Louis Tussaud's Waxworks transferred the statue from the gallery to a storage unit after the museum's guests repeatedly punched and scratched the figure, causing damage.

"It's a presidential figure," said Suzanne Smagala-Potts, a spokesperson for the museum's parent company, Ripley Entertainment. "Sometimes people will take a swipe at them, but they did that with Obama, Bush, and they've done it with celebrity figures as well. It's just something that happens."

Scratches to the statues's face were especially marring, Ripley's regional manager, Clay Stewart, told the San Antonio Express-News, which first reported the figure's removal. "When it's a highly political figure, attacks can be a problem," Stewart said.

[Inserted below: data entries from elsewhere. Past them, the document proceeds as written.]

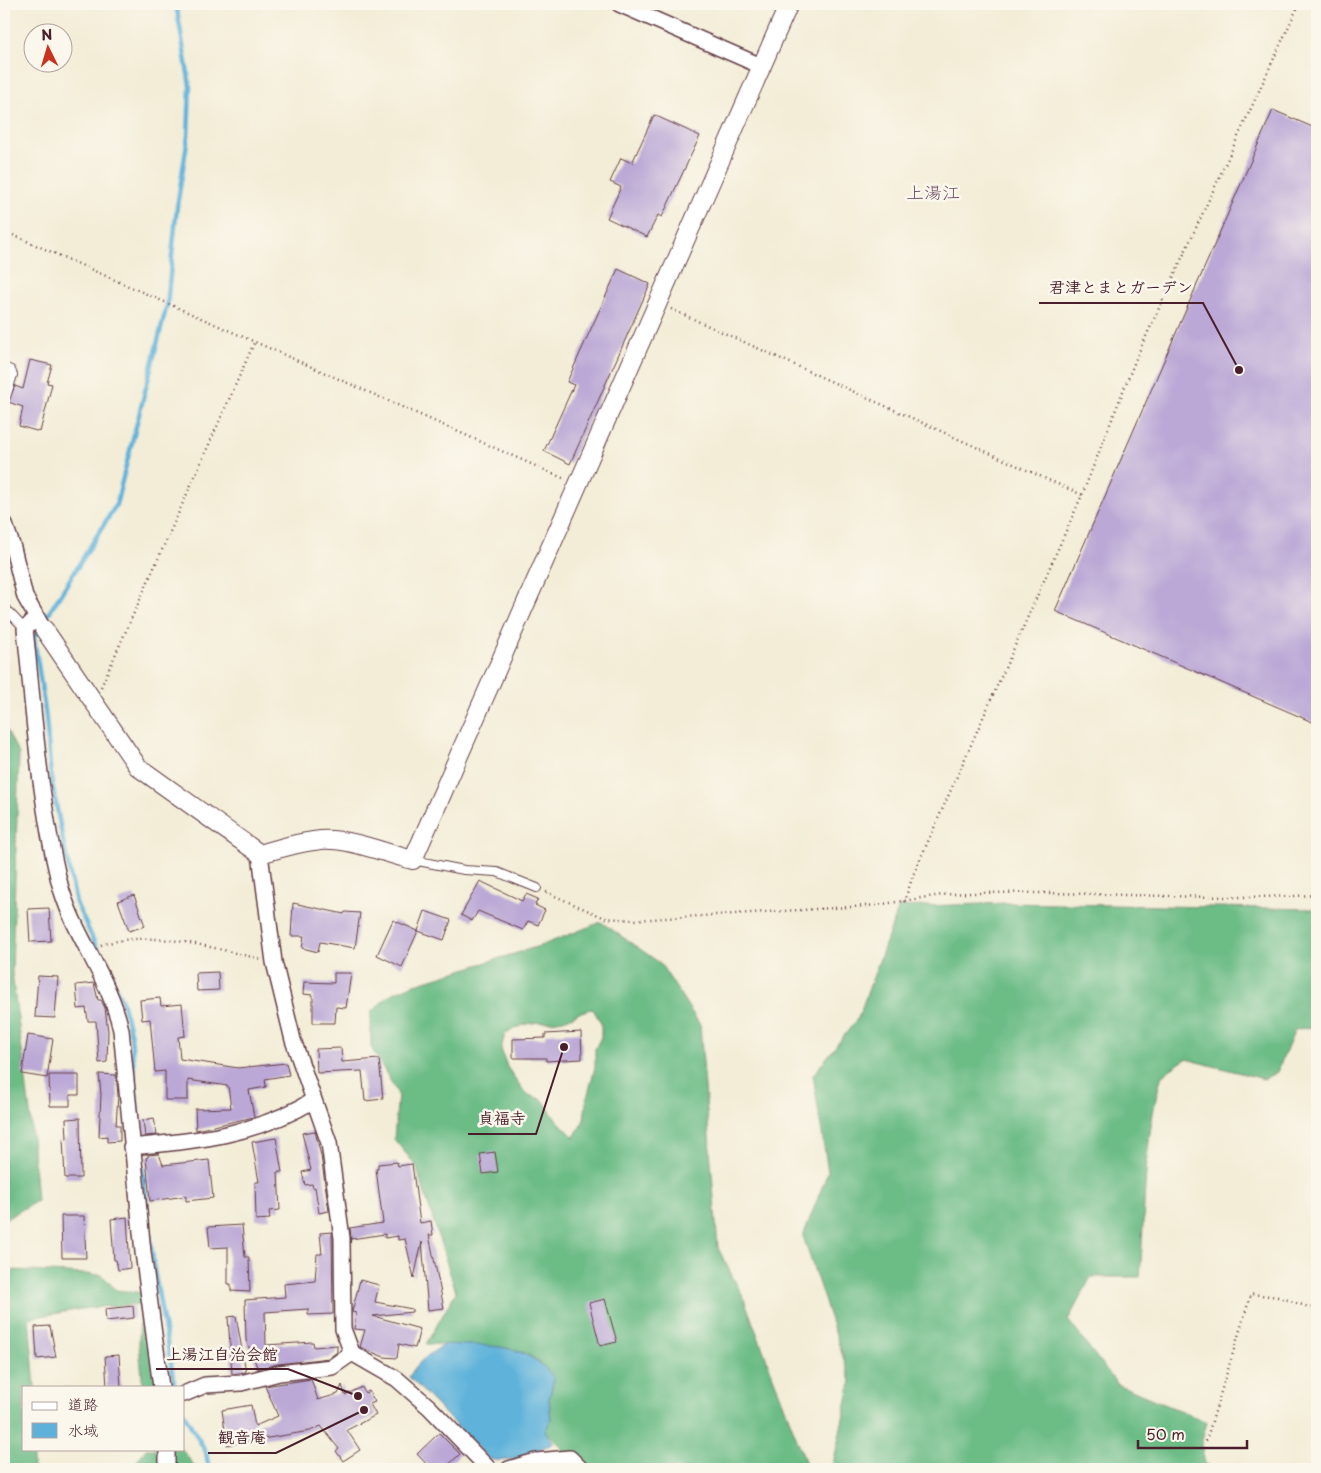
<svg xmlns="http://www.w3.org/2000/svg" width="1321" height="1473" viewBox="0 0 1321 1473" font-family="'Playpen Sans','Klee One',sans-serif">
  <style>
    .forest { fill: #6cbc86; stroke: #5b6e58; fill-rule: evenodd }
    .water { fill: #5eb2da; stroke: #546882 }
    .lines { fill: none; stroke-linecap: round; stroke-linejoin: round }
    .stream { stroke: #5eb2da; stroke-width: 4.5 }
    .building { fill: #bba8d6 }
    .service-casing { stroke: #633e45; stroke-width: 10 }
    .minor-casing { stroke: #633e45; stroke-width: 18 }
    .tertiary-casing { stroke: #633e45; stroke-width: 20 }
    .path { stroke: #633e45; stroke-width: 2.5; stroke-dasharray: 1 4; stroke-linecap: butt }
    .service { stroke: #fff; stroke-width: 8 }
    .minor { stroke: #fff; stroke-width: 15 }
    .tertiary { stroke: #fff; stroke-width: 18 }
    .labels { text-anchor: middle; stroke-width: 5; stroke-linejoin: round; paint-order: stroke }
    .quarter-label { font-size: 18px; fill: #724f67; stroke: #fbf7ec }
    .leader { fill: none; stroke: #4a1f2b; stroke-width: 2 }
    .callout-dot { fill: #4a1f2b; stroke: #fbf7ec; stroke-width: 2 }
    .callout-label { font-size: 16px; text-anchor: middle; font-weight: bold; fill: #4a1f2b; stroke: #fbf7ec; stroke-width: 5; stroke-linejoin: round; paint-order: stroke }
  </style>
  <rect width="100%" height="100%" fill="#fbf7ec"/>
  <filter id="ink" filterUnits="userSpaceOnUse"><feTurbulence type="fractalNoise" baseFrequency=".02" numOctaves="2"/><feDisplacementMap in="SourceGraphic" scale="10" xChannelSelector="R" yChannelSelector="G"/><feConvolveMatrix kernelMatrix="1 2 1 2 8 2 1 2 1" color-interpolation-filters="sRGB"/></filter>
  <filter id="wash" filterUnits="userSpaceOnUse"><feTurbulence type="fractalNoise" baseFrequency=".0096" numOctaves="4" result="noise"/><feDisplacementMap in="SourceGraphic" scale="20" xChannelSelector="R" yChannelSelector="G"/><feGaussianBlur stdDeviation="1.12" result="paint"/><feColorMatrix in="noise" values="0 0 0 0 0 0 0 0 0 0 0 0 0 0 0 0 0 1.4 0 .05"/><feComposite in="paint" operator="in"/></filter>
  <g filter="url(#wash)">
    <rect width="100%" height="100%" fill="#f3edd7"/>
    <path class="forest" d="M 4,725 L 19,754 L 12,973 L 30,1112 L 37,1201 L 4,1220 Z
      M 1007,903 L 1317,909 L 1317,1034 L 1309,1027 L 1295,1030 L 1277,1072 L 1264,1079 L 1186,1059 L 1162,1075 C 1143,1139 1145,1211 1140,1277 L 1091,1277 L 1068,1320 L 1117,1384 L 1207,1422 L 1201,1444 L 1205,1464 L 1214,1469 L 832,1469 L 851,1381 L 803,1236 L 828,1172 L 813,1075 L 858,1018 L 899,907 Z
      M 601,922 L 660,963 L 700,1025 L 718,1248 L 744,1299 L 808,1469 L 566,1469 L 561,1446 L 545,1431 L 551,1420 L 549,1400 L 554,1378 C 528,1345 506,1347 468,1346 C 454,1346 440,1344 426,1344 L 456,1292 L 416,1166 L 394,1139 L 398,1094 L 371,1047 L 371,1012 L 391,994 L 412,985 L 543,945 ZM 593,1009 L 601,1023 L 601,1037 L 595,1049 L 595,1067 L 586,1102 L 584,1120 L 574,1137 L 554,1117 L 543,1100 L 526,1094 L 507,1067 L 501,1049 L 505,1034 C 512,1030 520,1026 527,1024 C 539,1021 551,1023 563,1020 C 574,1017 581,1010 593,1009 Z
      M 13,1270 L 102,1275 L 116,1290 L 146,1293 L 156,1387 L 143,1387 L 139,1345 L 140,1304 L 88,1308 L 29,1318 L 35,1387 L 24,1387 L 24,1449 L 33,1449 L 33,1469 L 4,1469 L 4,1279 Z
      M 146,1449 L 182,1449 L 196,1469 L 131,1469 Z"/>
    <path class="water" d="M 446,1344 C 489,1347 524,1340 554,1378 L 549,1400 L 551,1420 L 545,1431 L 554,1443 C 536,1451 509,1465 489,1459 L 409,1377 C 418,1361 430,1353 446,1344 Z"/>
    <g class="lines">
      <path class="stream" d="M 140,1143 L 131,1035 L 122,1001 L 76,903 L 63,841 L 51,777 L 46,718 L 34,637 L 116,505 L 167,305 L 177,207 L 188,136 L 190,86 L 176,4
        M 142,1168 L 154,1269 L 175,1387
        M 184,1414 L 206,1452 L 209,1469"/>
    </g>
    <g id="blocks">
      <path class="building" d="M 1273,110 L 1317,129 L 1317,724 L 1055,611 Z
        M 654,115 L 700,136 L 662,217 L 658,215 L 647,237 L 607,218 L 621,187 L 610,182 L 621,158 L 632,163 Z
        M 618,269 L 650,284 L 570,464 L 544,451 L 574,385 L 567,382 Z
        M 30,360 L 52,365 L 47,383 L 52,384 L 40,432 L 19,426 L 23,407 L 8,402 L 15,386 L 23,389 Z
        M 480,881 L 522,901 L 526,894 L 538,899 L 535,905 L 545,910 L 538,925 L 528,921 L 523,930 L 478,911 L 472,921 L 461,915 Z
        M 134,895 L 145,926 L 129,931 L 118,901 Z
        M 293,903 L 344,914 L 345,912 L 360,913 L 355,948 L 320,942 L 318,952 L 302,948 L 304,936 L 291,936 Z
        M 49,908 L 51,941 L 30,942 L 28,909 Z
        M 425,911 L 451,920 L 444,940 L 418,931 L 402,967 L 377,955 L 393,920 L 418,931 Z
        M 218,972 L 219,990 L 197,991 L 196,973 Z
        M 334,973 L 351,973 L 346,1008 L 336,1007 L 335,1023 L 313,1023 L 313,995 L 303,994 L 304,982 L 334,983 Z
        M 38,976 L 58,977 L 55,1018 L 35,1017 Z
        M 94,983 L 98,1000 L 101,1000 L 105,1008 L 108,1031 L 107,1062 L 99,1063 L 96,1021 L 88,1021 L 86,1008 L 78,1009 L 76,985 Z
        M 160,998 L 161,1006 L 182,1004 L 185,1036 L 178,1037 L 180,1059 L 238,1068 L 286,1063 L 289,1075 L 265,1079 L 266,1087 L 249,1090 L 254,1117 L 196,1130 L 195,1109 L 231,1108 L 228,1086 L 188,1080 L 188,1100 L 165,1100 L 165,1071 L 155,1072 L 150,1019 L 142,1020 L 140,1000 Z
        M 581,1032 L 582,1059 L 546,1061 L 546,1058 L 513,1058 L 513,1039 L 545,1038 L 545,1034 Z
        M 28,1035 L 53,1039 L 47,1078 L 22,1074 Z
        M 341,1048 L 342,1062 L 379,1059 L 383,1099 L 365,1101 L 362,1071 L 317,1073 L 316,1049 Z
        M 99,1074 L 116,1075 L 118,1095 L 116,1125 L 120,1125 L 120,1141 L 107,1142 L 107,1136 L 99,1137 L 101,1094 Z
        M 49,1075 L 79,1075 L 79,1095 L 70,1095 L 70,1106 L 50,1106 Z
        M 80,1118 L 81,1178 L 65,1178 L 63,1138 L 67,1139 L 66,1119 Z
        M 154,1118 L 157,1135 L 145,1136 L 143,1120 Z
        M 315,1131 L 321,1156 L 329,1211 L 319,1213 L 315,1187 L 313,1188 L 312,1184 L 305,1185 L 302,1172 L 311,1170 L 302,1133 Z
        M 276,1138 L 282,1172 L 278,1172 L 280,1210 L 269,1211 L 270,1219 L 256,1220 L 255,1182 L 259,1182 L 252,1142 Z
        M 495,1152 L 498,1172 L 483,1174 L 480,1154 Z
        M 159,1154 L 163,1165 L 209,1160 L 213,1198 L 186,1201 L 186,1196 L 150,1201 L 146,1158 L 148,1157 L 148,1155 Z
        M 397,1162 L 398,1166 L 412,1164 L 420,1223 L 431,1221 L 433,1235 L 429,1235 L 444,1308 L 428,1310 L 422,1242 L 414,1278 L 405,1239 L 398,1240 L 398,1236 L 385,1238 L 385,1234 L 351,1239 L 350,1228 L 383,1223 L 376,1169 L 378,1169 L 378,1164 Z
        M 61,1216 L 84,1216 L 86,1258 L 62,1258 Z
        M 127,1217 L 130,1268 L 118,1270 L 116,1260 L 114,1260 L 111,1219 Z
        M 242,1225 L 245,1257 L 249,1257 L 250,1292 L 231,1291 L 231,1284 L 228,1284 L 228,1247 L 210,1248 L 208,1227 Z
        M 332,1232 L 333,1314 L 308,1315 L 308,1309 L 265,1312 L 266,1345 L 313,1342 L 314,1347 L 337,1345 L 337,1352 L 329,1358 L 278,1364 L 258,1369 L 246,1340 L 245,1300 L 285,1297 L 284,1284 L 315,1281 L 317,1254 L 322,1254 L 320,1233 Z
        M 360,1280 L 379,1285 L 375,1302 L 412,1309 L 412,1312 L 373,1316 L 420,1329 L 415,1348 L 399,1344 L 397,1358 L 384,1357 L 360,1347 L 365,1330 L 354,1329 L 356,1313 L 352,1312 Z
        M 605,1299 L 617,1342 L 600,1346 L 589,1303 Z
        M 133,1306 L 134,1318 L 106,1321 L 105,1309 Z
        M 236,1316 L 246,1372 L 232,1374 L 228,1317 Z
        M 50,1326 L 56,1357 L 37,1359 L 35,1327 Z
        M 119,1355 L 121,1387 L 107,1387 L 105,1356 Z
        M 311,1379 L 318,1400 L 338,1394 L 342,1385 L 345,1395 L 362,1387 L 365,1393 L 369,1391 L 375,1402 L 370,1404 L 376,1415 L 347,1430 L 360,1450 L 343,1461 L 336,1451 L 339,1449 L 321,1426 L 310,1431 L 227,1445 L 222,1410 L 251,1405 L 255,1426 L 278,1416 L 265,1386 Z
        M 439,1433 L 460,1454 L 444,1469 L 431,1469 L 417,1454 Z"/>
    </g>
  </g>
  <g filter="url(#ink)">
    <use href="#blocks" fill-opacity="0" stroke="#633e45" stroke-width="1"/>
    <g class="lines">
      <g class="service-casing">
        <path id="service" d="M 4,367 L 11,370 L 13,375 L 6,397
          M 4,607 L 25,629
          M 413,860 L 464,870 L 497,872 L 537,888"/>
      </g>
      <g class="minor-casing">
        <path id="minor" d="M 619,4 L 761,66
          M 4,522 L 13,548 L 25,597 L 41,625
          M 36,618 L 25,629 C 34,713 39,799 59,881 C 72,934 110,977 121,1030 L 143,1252 L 161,1387
          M 260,854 L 274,962 L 293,1040 L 329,1143 L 342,1238 L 343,1329 L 352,1353 L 397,1379 L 429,1407 L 489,1469
          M 131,1147 C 196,1141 257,1135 314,1100
          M 184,1394 L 205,1385 L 241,1383 L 279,1373 L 332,1367 L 352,1353
          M 167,1469 L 167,1449
          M 509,1469 L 536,1461 L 570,1458 L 581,1469"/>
      </g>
      <g class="tertiary-casing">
        <path id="tertiary" d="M 44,629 L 138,767 L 260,854 C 280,848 300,842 321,840 C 350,838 384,853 413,860 L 789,4"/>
      </g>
      <path class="path" d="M 4,231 L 565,479
        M 671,309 L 1082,495
        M 101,687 L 255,341
        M 546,892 L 605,918 L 634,920 L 867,906 C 904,902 938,893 976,893 C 1090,891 1203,901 1317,895
        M 904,902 L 914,873 L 1082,495 L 1137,356 L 1299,4
        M 101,945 C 153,929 209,947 260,959
        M 1206,1441 L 1251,1294 L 1279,1297 L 1317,1310"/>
      <use href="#service" class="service"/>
      <use href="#minor" class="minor"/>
      <use href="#tertiary" class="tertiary"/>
    </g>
  </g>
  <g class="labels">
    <g class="quarter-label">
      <text x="933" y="199">上湯江</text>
    </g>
  </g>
  <path class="leader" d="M1239 370L1203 303H1039M564 1047L536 1134H468M358 1396L288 1369H156M364 1410L276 1453H208"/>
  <g class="callout-dot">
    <circle cx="1239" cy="370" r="5"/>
    <circle cx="564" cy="1047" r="5"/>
    <circle cx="358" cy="1396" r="5"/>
    <circle cx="364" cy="1410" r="5"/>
  </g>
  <g class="callout-label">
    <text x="1121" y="293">君津とまとガーデン</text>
    <text x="502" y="1124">貞福寺</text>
    <text x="222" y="1360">上湯江自治会館</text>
    <text x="242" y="1443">観音庵</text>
  </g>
  <rect width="1321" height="1473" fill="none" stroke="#fbf7ec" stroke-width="20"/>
  <rect x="22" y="1386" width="162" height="65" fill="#fbf7ec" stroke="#b4a19f"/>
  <rect x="32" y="1402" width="25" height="8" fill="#ffffff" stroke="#b4a19f"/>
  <text x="68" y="1410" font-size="15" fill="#4a1f2b">道路</text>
  <rect x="32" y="1423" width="25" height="15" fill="#5eb2da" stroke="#b4a19f"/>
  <text x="68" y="1436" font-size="15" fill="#4a1f2b">水域</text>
  <g transform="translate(48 48) rotate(355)"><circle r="24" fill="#fbf7ec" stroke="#b4a19f"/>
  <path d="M0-4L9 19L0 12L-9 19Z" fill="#c8321e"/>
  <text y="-8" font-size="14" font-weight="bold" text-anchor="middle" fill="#4a1f2b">N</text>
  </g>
  <path d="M1138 1440v8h109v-8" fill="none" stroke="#4a1f2b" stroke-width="2.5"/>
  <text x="1146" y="1440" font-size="15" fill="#4a1f2b" stroke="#fbf7ec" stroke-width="4" paint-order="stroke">50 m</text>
</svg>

Smagala-Potts said statues regularly need to be repaired when visitors cause general wear and tear, such as when posing for photos with their arms around the figures.

But "political figures can be a little bit more polarizing, depending on which side of the political spectrum you lead," she said. "And that's totally fine. We're not a political business, we don't have any bias."

"And we say, you know, you can take your picture however you'd like," she said. "Some people like to take their picture with a thumbs-up; some people like to take a picture with a thumbs-down."

Smagala-Potts could not provide a specific timetable for when a repaired Trump statue would be returned to the gallery floor. Stewart told the Express News, however, that the likeness would be reinstalled at the same time a statue of President Joe Biden, currently under production, is put on display.

While Trump left office with his approval rating in the low-40s — a fairly typical rating during his presidency — he retains broad support among Republicans. In a poll after his second impeachment trial, 54 percent of GOP voters said they would vote for Trump if he ran in 2024, and 59 percent said they want him to play a major role in the party going forward.